In between the Boston Marathon bombings and the devastating explosion in West, Texas last week, Americans also heard about the interception of several pieces of mail meant for President Obama, Senator Roger Wicker, and a Mississippi judge. All contained ricin, a poison made from castor beans. After 30 years of relative obscurity, ricin was back in the news.
This potent killer first made headlines back in 1978 when the dissident Bulgarian writer Georgi Markov was murdered with an umbrella as he waited for a bus in London. The umbrella, rigged with a hidden weapon in the tip, injected a poison capsule under the writer’s skin. Very James Bond.
But ricin’s origins are actually pretty humble: It's an organic compound in castor beans that's removed when the beans are processed in castor oil. Once consumed, ricin enters cells and stops them from making protein, which they need to survive, explains the Centers for Disease Control(CDC). Symptoms usually appear in less than 24 hours and can include—depending on whether ricin was ingested, inhaled, or delivered some other way, as by weaponized umbrella—fever, seizures, fluid in the lungs, and organ failure. Ricin can’t be transmitted person-to-person, but once it enters the body there’s no antidote. The body will fight the poison’s effects, but if the dose was big enough poisoning will lead to death.
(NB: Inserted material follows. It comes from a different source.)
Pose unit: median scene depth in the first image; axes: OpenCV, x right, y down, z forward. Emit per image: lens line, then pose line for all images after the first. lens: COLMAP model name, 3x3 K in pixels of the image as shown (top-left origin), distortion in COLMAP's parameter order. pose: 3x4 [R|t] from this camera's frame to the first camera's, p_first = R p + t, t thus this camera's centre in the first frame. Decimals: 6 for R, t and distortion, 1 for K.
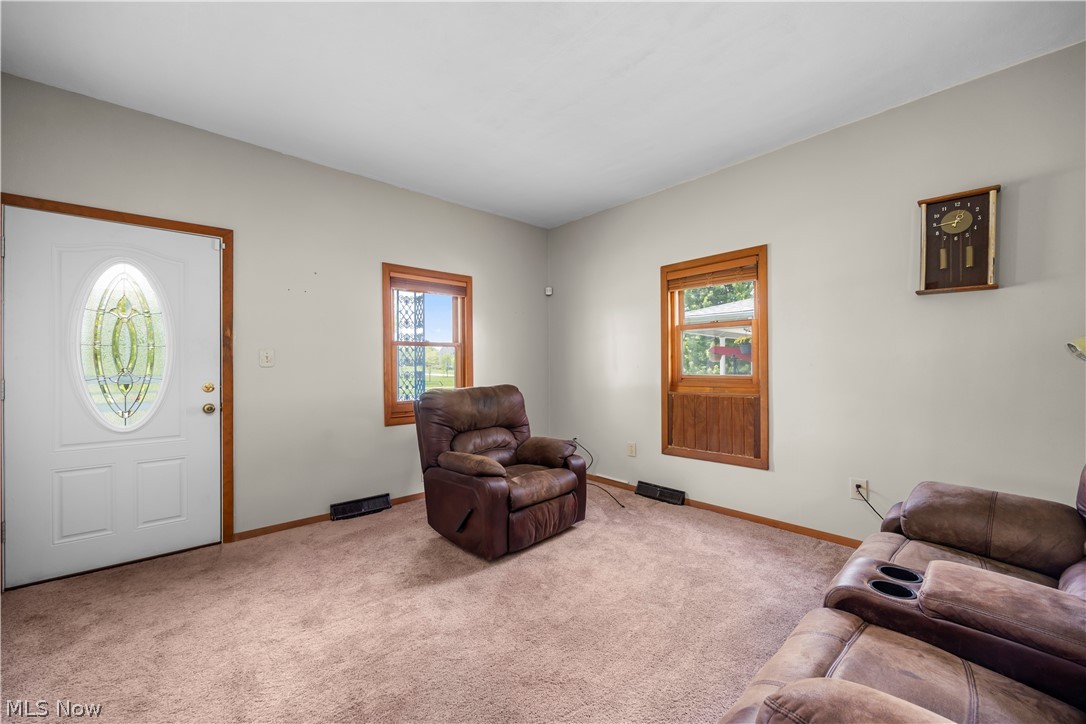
lens RADIAL K [[431.0, 0, 544.0], [0, 431.0, 366.3], [0, 0, 1]] dist [-0.000665, 0.000093]
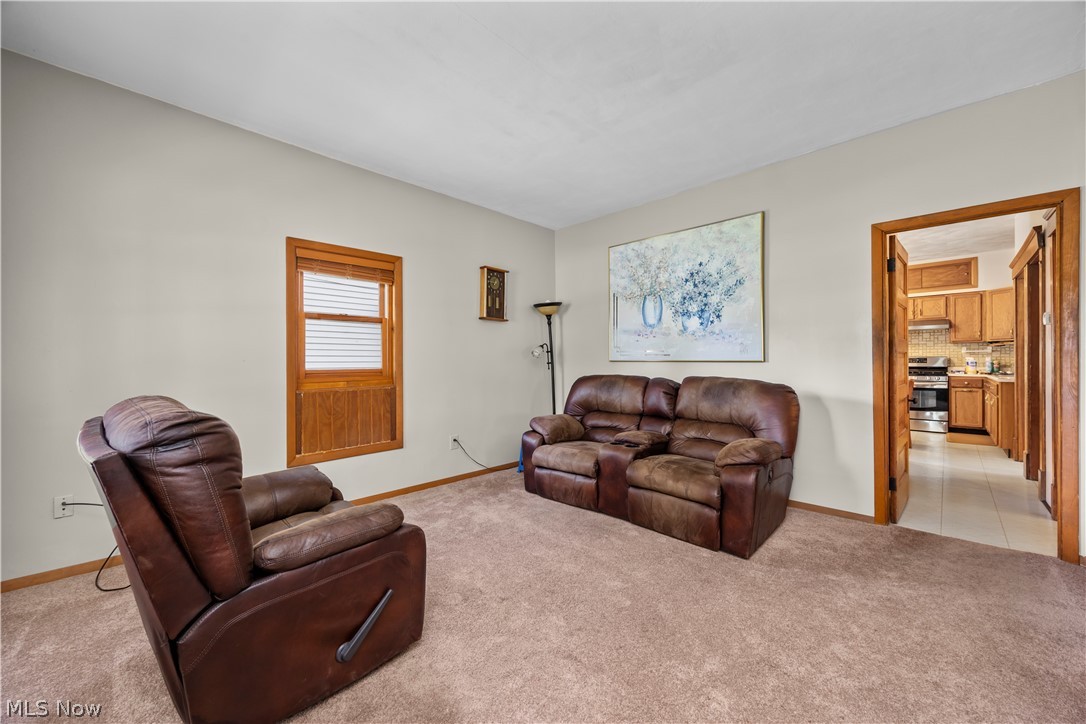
lens RADIAL K [[431.0, 0, 545.2], [0, 431.0, 362.4], [0, 0, 1]] dist [-0.000665, 0.000093]
pose [[-0.085213, 0.004025, 0.996355, -0.590948], [0.005228, 0.999980, -0.003593, 0.010571], [-0.996349, 0.004903, -0.085232, 0.604693]]
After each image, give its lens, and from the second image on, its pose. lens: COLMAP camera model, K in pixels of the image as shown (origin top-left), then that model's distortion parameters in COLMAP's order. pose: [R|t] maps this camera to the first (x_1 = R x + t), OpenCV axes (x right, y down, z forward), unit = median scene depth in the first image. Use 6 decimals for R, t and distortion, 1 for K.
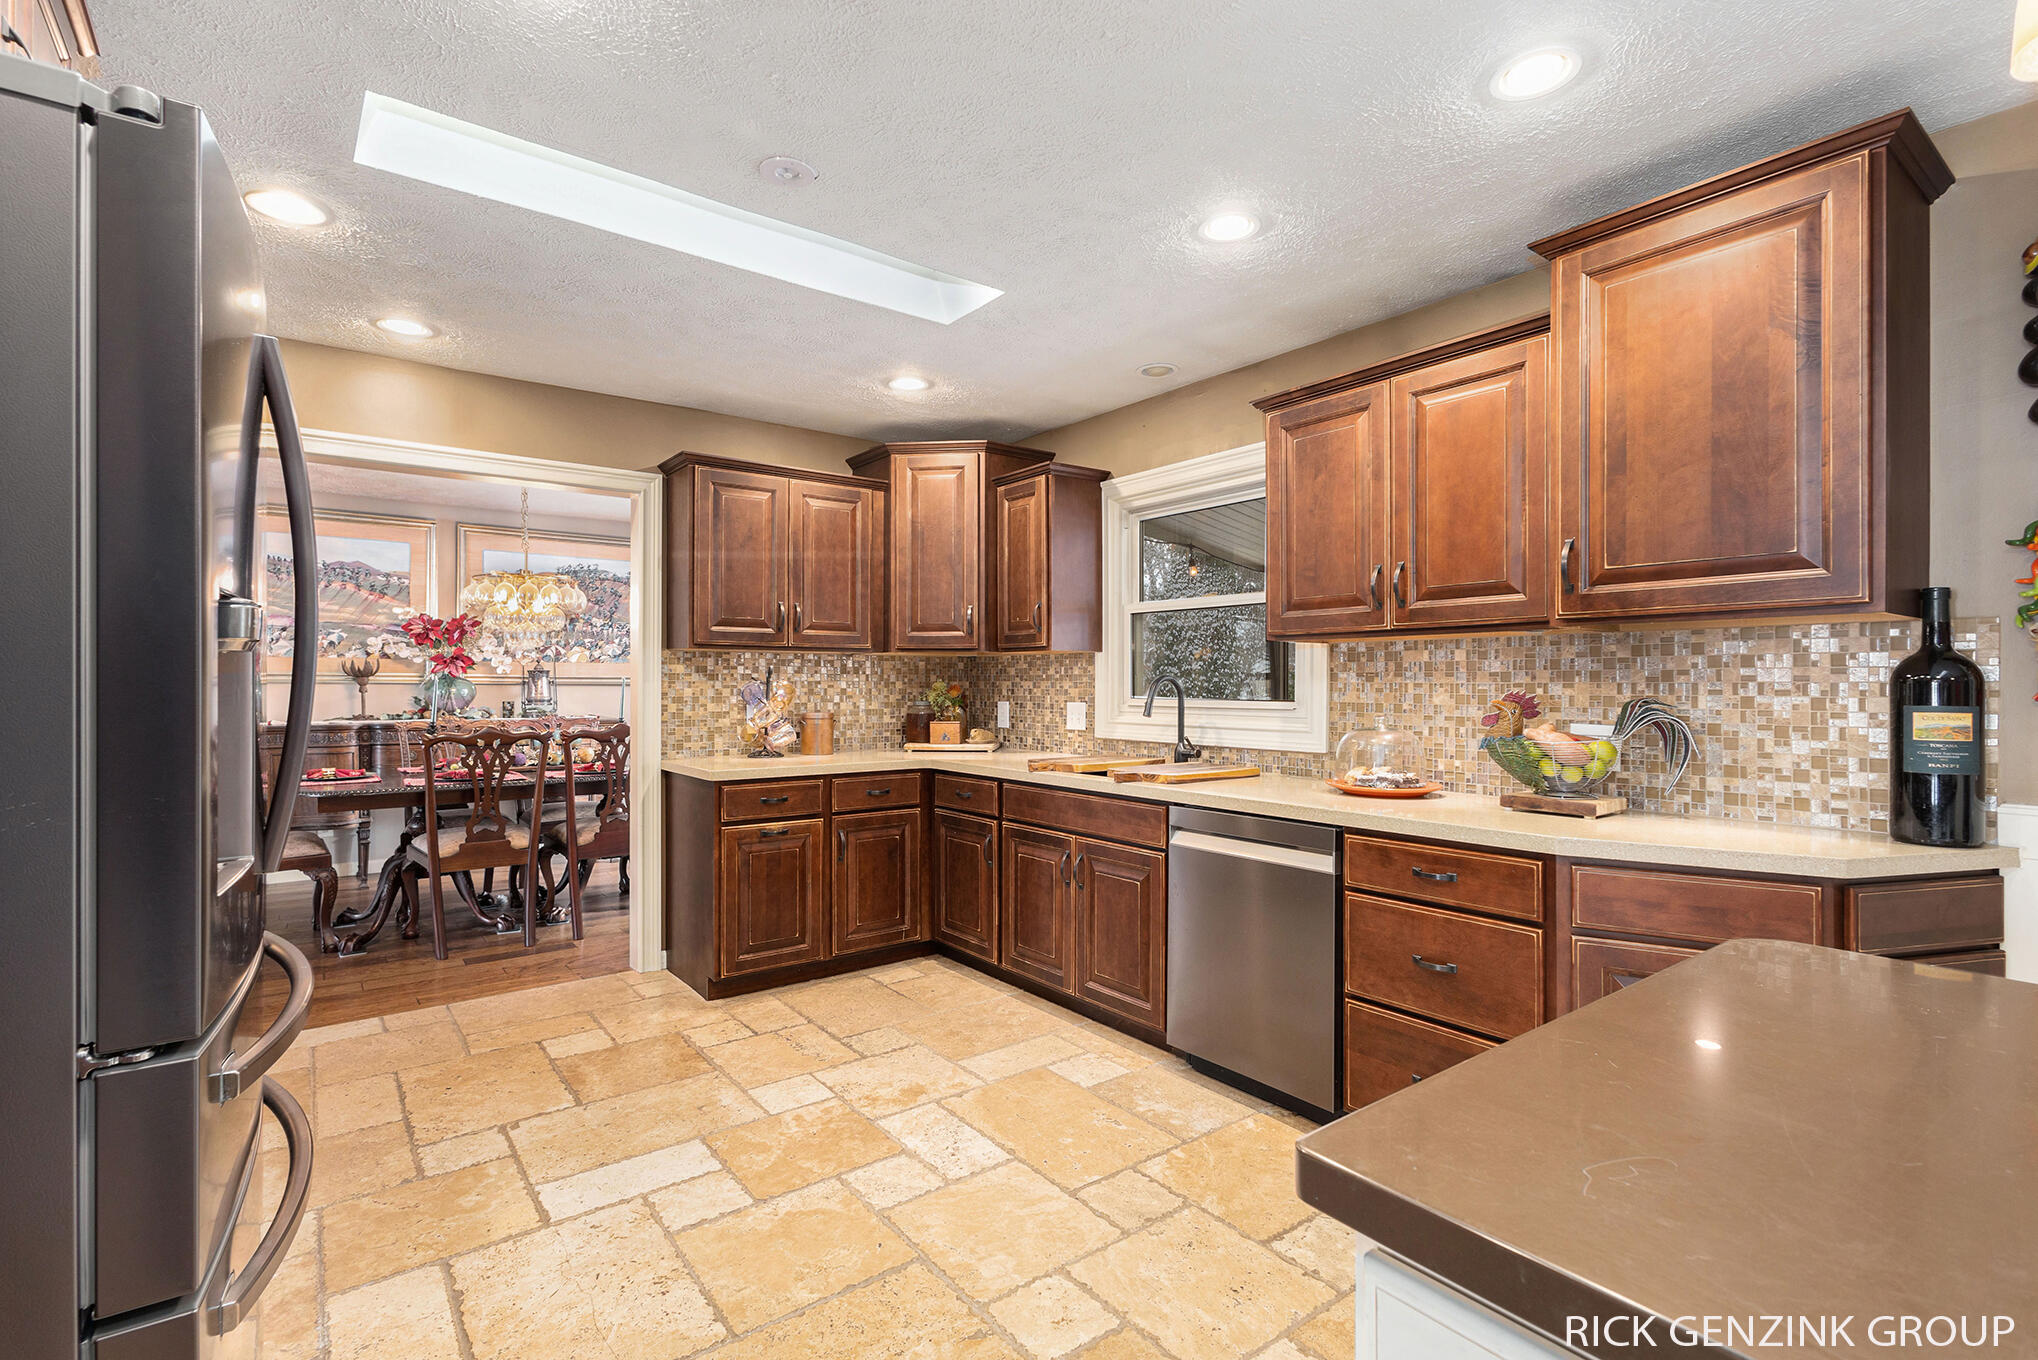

Fortunately, you can’t poison someone just through skin contact with ricin, so the threat from last week’s letters was probably low. News reports, including CNN, described the poison in the letters as a “loose granular substance,” which would have required the recipient to ingest or inhale traces of the granules to get the desired effect.
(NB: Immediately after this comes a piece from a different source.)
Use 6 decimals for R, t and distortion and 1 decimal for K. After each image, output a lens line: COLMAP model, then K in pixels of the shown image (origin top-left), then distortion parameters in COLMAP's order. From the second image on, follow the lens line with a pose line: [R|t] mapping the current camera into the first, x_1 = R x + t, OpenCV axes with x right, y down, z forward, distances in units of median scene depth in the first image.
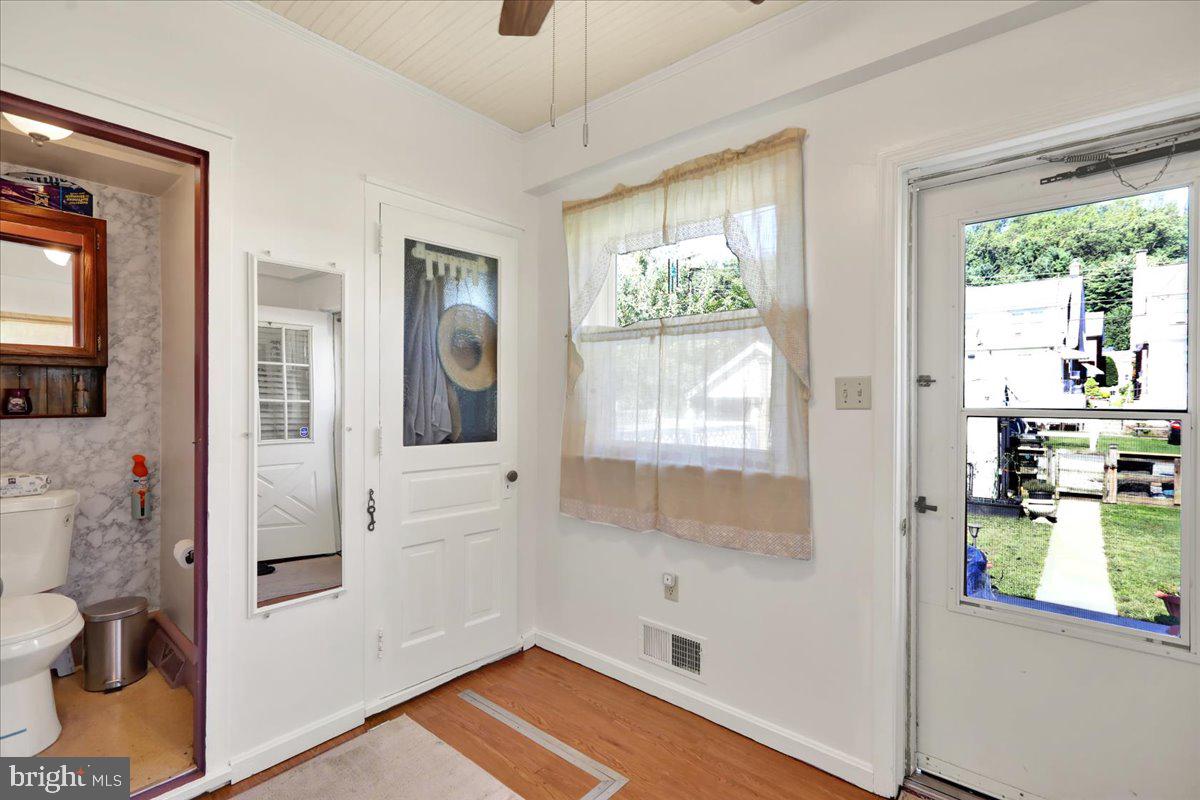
lens RADIAL K [[549.5, 0, 595.4], [0, 549.5, 404.6], [0, 0, 1]] dist [0.003792, 0.000517]
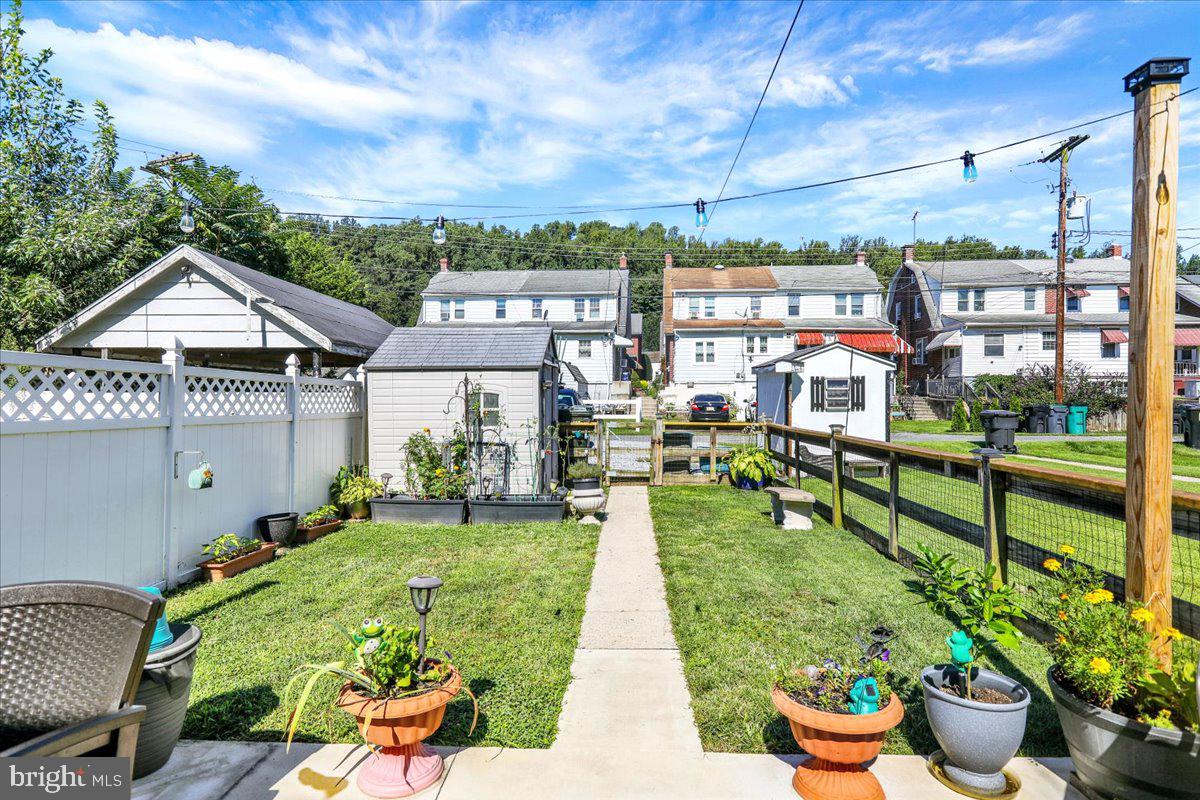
lens RADIAL K [[549.5, 0, 599.5], [0, 549.5, 407.5], [0, 0, 1]] dist [0.003792, 0.000517]
pose [[0.782802, 0.000606, 0.622270, 0.362326], [0.005329, 0.999956, -0.007677, 0.068835], [-0.622248, 0.009326, 0.782765, 0.417703]]
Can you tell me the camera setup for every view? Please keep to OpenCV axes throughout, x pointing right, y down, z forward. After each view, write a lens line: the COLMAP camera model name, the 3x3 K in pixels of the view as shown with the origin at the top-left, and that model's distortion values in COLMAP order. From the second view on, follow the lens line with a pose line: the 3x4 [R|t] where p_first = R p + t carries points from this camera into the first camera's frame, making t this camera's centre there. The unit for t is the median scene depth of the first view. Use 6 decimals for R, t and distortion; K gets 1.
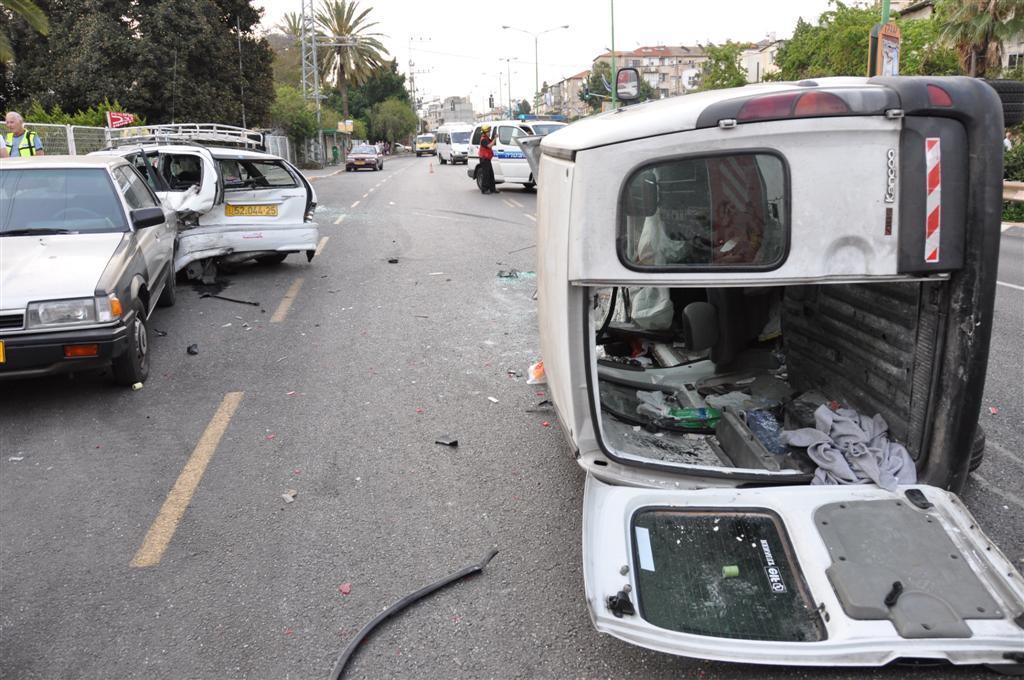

The scarier part of this potentially deadly mail delivery is the light it shined on something dreadful about this particular brand of terrorism: Bioterrorism can turn almost anything into a weapon. The CDC defines bioterrorism as “the deliberate release of viruses, bacteria, and other germs (agents) used to cause illness or death.” Instead of bombs bioterrorists use plague; instead of guns they use anthrax. With bioterrorism, the typical instruments we associate with aggression and war are no longer relevant. The source of our fear may be a vial of perfume or a fine white powder—even an umbrella.
So how do we prepare and defend against an attack that could come in a very innocuous—even invisible—form? The model for what we do is similar to how we fight infectious diseases like influenza: For the flu, the CDC coordinates various surveillance operations to monitor illness and creates its weekly FluView report. To prepare for flu outbreaks, the government stockpiles products like vaccines and promotes emergency response preparedness so healthcare workers know exactly what to do if an outbreak happens. For bioterrorism, the Department of Homeland Security runs the National Biosurveillance Integration Center, which watches for trends in high-threat diseases. Homeland Security also works to improve rapid response by implementing emergency readiness, quarantine, and mass protocols to protect the public in case of an attack.
The CDC categorizes potential bioterror agents by class: Class A—the highest priority—are diseases that can be transmitted between people and have high mortality rates, such as anthrax and smallpox. Class B and Class C aren’t nearly so scary; in fact, they only require enhanced surveillance, not action to protect the public.
The perceived reduced threat for agents that aren’t in Class A points up a paradox about bioterrorism: While bioterrorists successfully turn mundane objects into weapons, the weapons are often better at producing fear than actual fatalities. Ricin, which is a Class B bioterror agent, is actually responsible for only one death in history—the unfortunate Mr. Markov.
For now, any focus on preparedness will likely be focused on those potentially devastating Class A agents, which in addition to smallpox and anthrax also include botulism, plague, tularemia, and viral hemorraghic fevers, like the Ebola and Marburg viruses. A scary line-up, for sure.